In terms of climate change, while it is fashionable to invoke images of Katrina and rave about the terrible storms and floods that will allegedly become more frequent if global warming continues, the reality is that the populations that are subject to danger from that are already at risk from floods, hurricanes, droughts, etc. So by trying to control climate change, we are not preventing a danger, we are simply making it less likely by some modeled statistical percentage. If we instead, went to those populations we believe to be at risk, and helped them change their practices so as to minimize risk from ALL storms, droughts, and floods, then whether or not we are able to affect climate change with our actions or not, we will have made the population at risk safer. THAT is social justice...trying to do something with our emissions that may create a statistically significant decrease in the risk 50 years from now is a feel good measure designed to limit our future guilt. Doing something right now to help them cope with the risk they face tomorrow and next year is REAL action to help people who need it.

Anonymous said...

Extremely well said Bill, that is exactly the point here between liberal and conservatives views of fairness and social justice, giving a man a fish vs. teaching him to fish and loaning him the money for his boat.

Anonymous said...

The worst thing you can do to a man is give him a boat! The happiest two days in any boat owner's life are the day he or she buys the boat and the day they sell it!

Anonymous said...

Very true Bill about that, I also felt that about the many motorycles I have owned over the years, but somehow you just keep wanting one!

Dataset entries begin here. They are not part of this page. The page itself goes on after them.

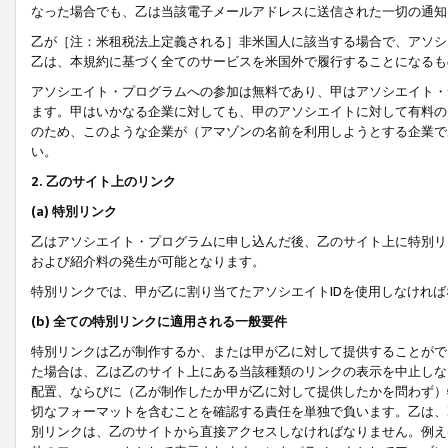
なった場合でも、乙は当該電子メールアドレスに送信された一切の通知
乙が［注：米租税法上定義される］非米国人に該当する場合で、アソシ
乙は、本規約に基づく全てのサービスを米国外で履行することになるも
アソシエイト・プログラムへの参加は無料であり、甲はアソシエイト・
ます。甲はいかなる企業に対しても、甲のアソシエイトに対して有料の
のため、このような企業が（アマゾンの名前を利用しようとする企業で
い。
2. 乙のサイト上のリンク
(a) 特別リンク
乙はアソシエイト・プログラムに申し込んだ後、乙のサイト上に特別リ
および紹介料の発生が可能となります。
特別リンクでは、甲が乙に割り当てたアソシエイトIDを使用しなけれ
(b) 全ての特別リンクに適用される一般要件
特別リンクは乙が制作するか、または甲が乙に対して提供することがで
た場合は、乙は乙のサイト上にある当該種類のリンクの表示を中止しな
配置、ならびに（乙が制作したか甲が乙に対して提供したかを問わず）
切なフォーマットを含むことを確認する責任を単独で負います。乙は、
別リンクは、乙のサイトから直接アクセスしなければなりません。例えば、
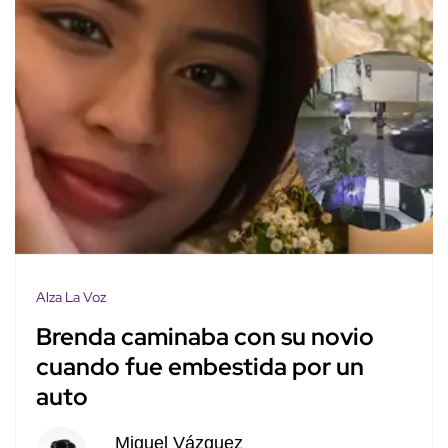
Alza La Voz
Brenda caminaba con su novio
cuando fue embestida por un
auto
Miguel Vázquez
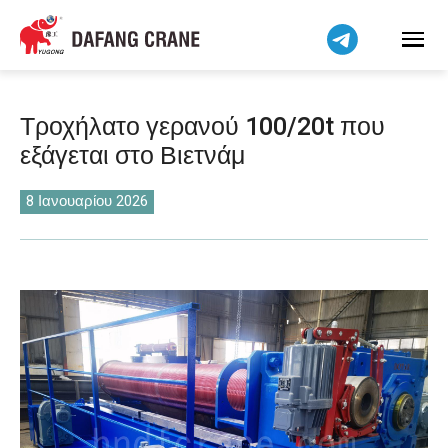
Bahasa Indonesia
Bahasa Melayu
Tiếng Việt
简体中文
Τροχήλατο γερανού 100/20t που
বাংলা
εξάγεται στο Βιετνάμ
فارسی
Pilipino
8 Ιανουαρίου 2026
اردو
Українська
Čeština
Беларуская мова
Kiswahili
Dansk
Norsk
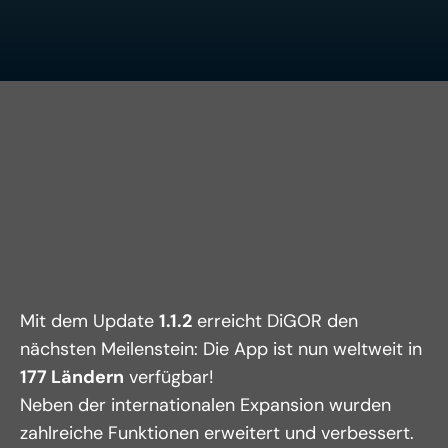
Mit dem Update 
1.1.2
 erreicht DiGOR den 
nächsten Meilenstein: Die App ist nun weltweit in 
177 Ländern
 verfügbar!
Neben der internationalen Expansion wurden 
zahlreiche Funktionen erweitert und verbessert.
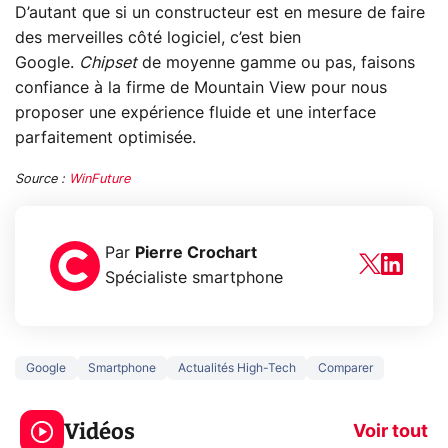
D’autant que si un constructeur est en mesure de faire
des merveilles côté logiciel, c’est bien
Google.
Chipset
de moyenne gamme ou pas, faisons
confiance à la firme de Mountain View pour nous
proposer une expérience fluide et une interface
parfaitement optimisée.
Source :
WinFuture
Par
Pierre Crochart
Spécialiste smartphone
Google
Smartphone
Actualités High-Tech
Comparer
3 écrans en 1 pour
5 générations
319€ ? Voici L'AOC
jeux dans la
Vidéos
CQ32G4ZA !
prochaine Xbo
Voir tout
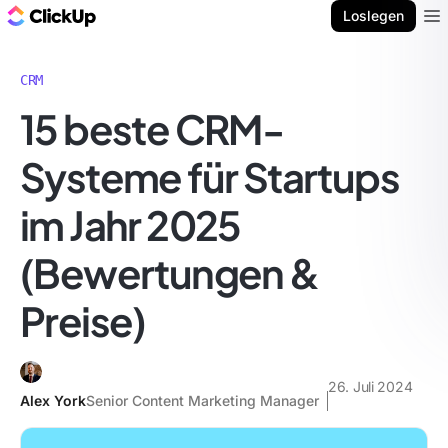
ClickUp Blog
Loslegen
Ope
CRM
15 beste CRM-
Systeme für Startups
im Jahr 2025
(Bewertungen &
Preise)
26. Juli 2024
Alex York
Senior Content Marketing Manager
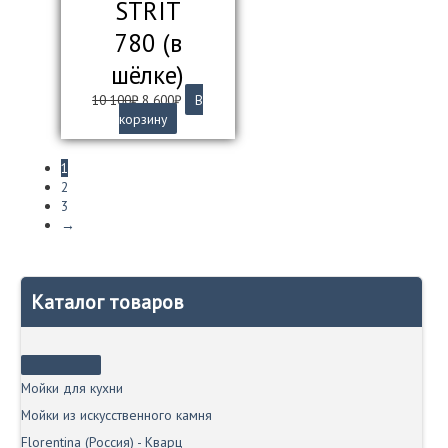
STRIT
780 (в
шёлке)
Первоначальная
Текущая
10 100
₽
8 600
₽
В
цена
цена:
корзину
составляла
8
10
600₽.
1
100₽.
2
3
→
Каталог товаров
Мойки для кухни
Мойки из искусственного камня
Florentina (Россия) - Кварц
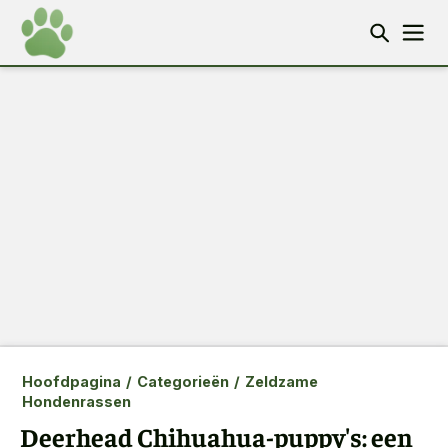
Hoofdpagina
/
Categorieën
/
Zeldzame
Hondenrassen
Deerhead Chihuahua-puppy's: een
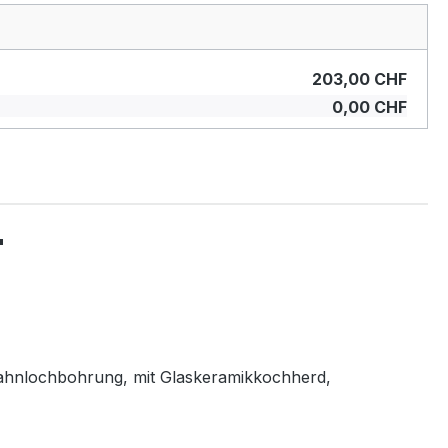
203,00 CHF
0,00 CHF
"
ahnlochbohrung, mit Glaskeramikkochherd,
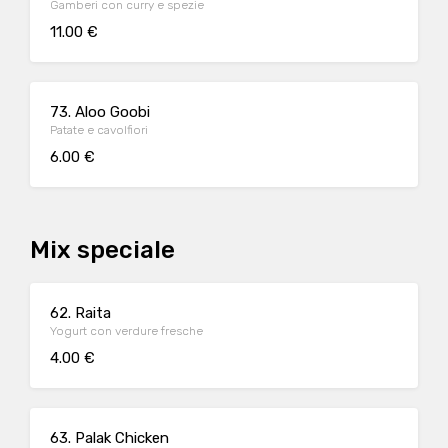
Gamberi con curry e spezie
11.00 €
73. Aloo Goobi
Patate e cavolfiori
6.00 €
Mix speciale
62. Raita
Yogurt con verdure fresche
4.00 €
63. Palak Chicken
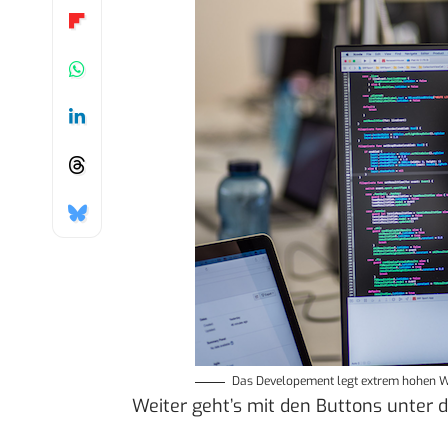
Das Developement legt extrem hohen We
Weiter geht’s mit den Buttons unter d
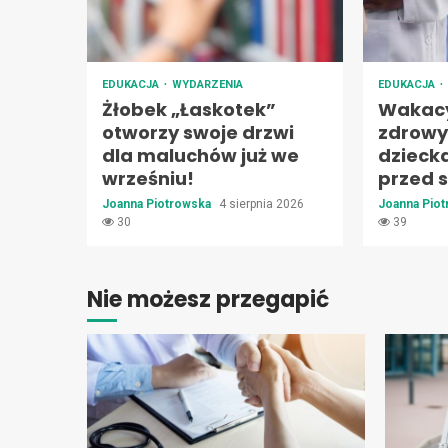
EDUKACJA
WYDARZENIA
EDUKACJA
Żłobek „Łaskotek”
Wakacy
otworzy swoje drzwi
zdrowy
dla maluchów już we
dzieck
wrześniu!
przed s
Joanna Piotrowska
4 sierpnia 2026
Joanna Pio
30
39
Nie możesz przegapić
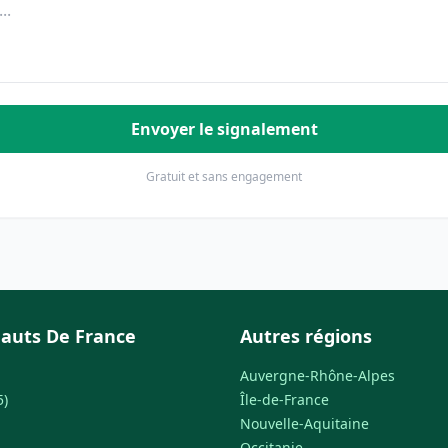
Envoyer le signalement
Gratuit et sans engagement
auts De France
Autres régions
Auvergne-Rhône-Alpes
5)
Île-de-France
Nouvelle-Aquitaine
Occitanie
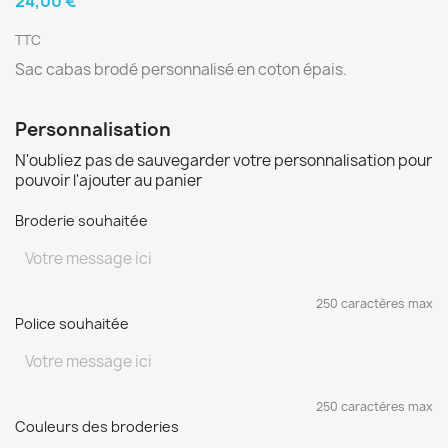
24,00 €
TTC
Sac cabas brodé personnalisé en coton épais.
Personnalisation
N'oubliez pas de sauvegarder votre personnalisation pour
pouvoir l'ajouter au panier
Broderie souhaitée
250 caractères max
Police souhaitée
250 caractères max
Couleurs des broderies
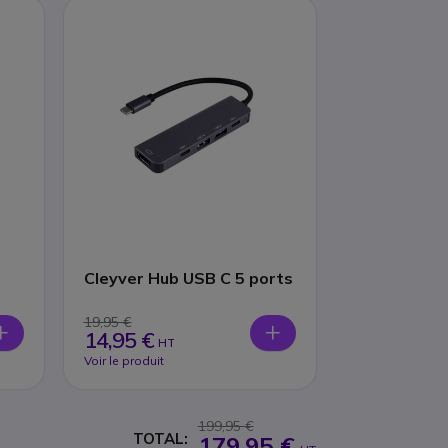
Cleyver Hub USB C 5 ports
19,95 €
14,95 €
HT
Voir le produit
199,95 €
TOTAL:
179,95 €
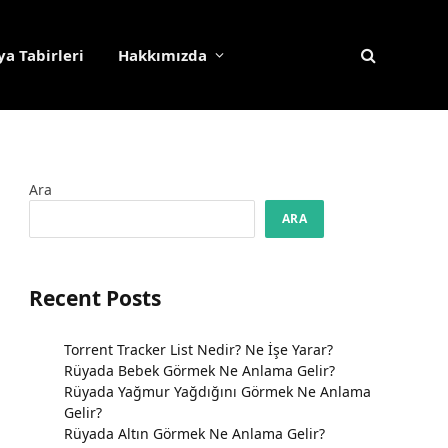
a Tabirleri
Hakkımızda
Ara
ARA
Recent Posts
Torrent Tracker List Nedir? Ne İşe Yarar?
Rüyada Bebek Görmek Ne Anlama Gelir?
Rüyada Yağmur Yağdığını Görmek Ne Anlama
Gelir?
Rüyada Altın Görmek Ne Anlama Gelir?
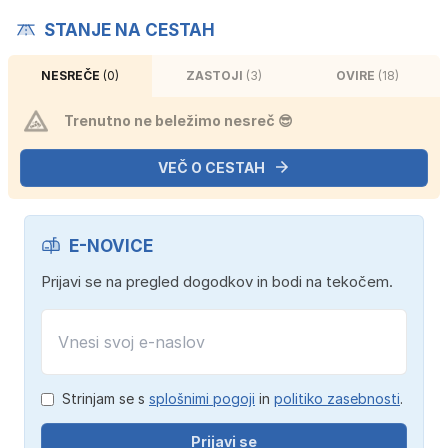
STANJE NA CESTAH
NESREČE
(0)
ZASTOJI
(3)
OVIRE
(18)
Trenutno ne beležimo nesreč 😎
VEČ O CESTAH
E-NOVICE
Prijavi se na pregled dogodkov in bodi na tekočem.
Strinjam se s
splošnimi pogoji
in
politiko zasebnosti
.
Prijavi se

Pity Dr. D is giving up on this blog, the new one requires registration and thus an open invitation to spam you to death, sorry, not for me.

Anonymous said...

the profesionals said it would happen and the scientists have no reason to hold bias, we are all hypicrits and take things for granted so lets do the right thing money means nothing in the scale of this problem so why take the chance? This old school mentality by capitalist leeders that economics comes first is incredible. I'm a Plumber from Australia and i'm no treehugger but from the FACTS i see i'm not close off becoming one. Put a big tax on polution and let our free for all society deal with the rest, only when there's money to be made will they find away.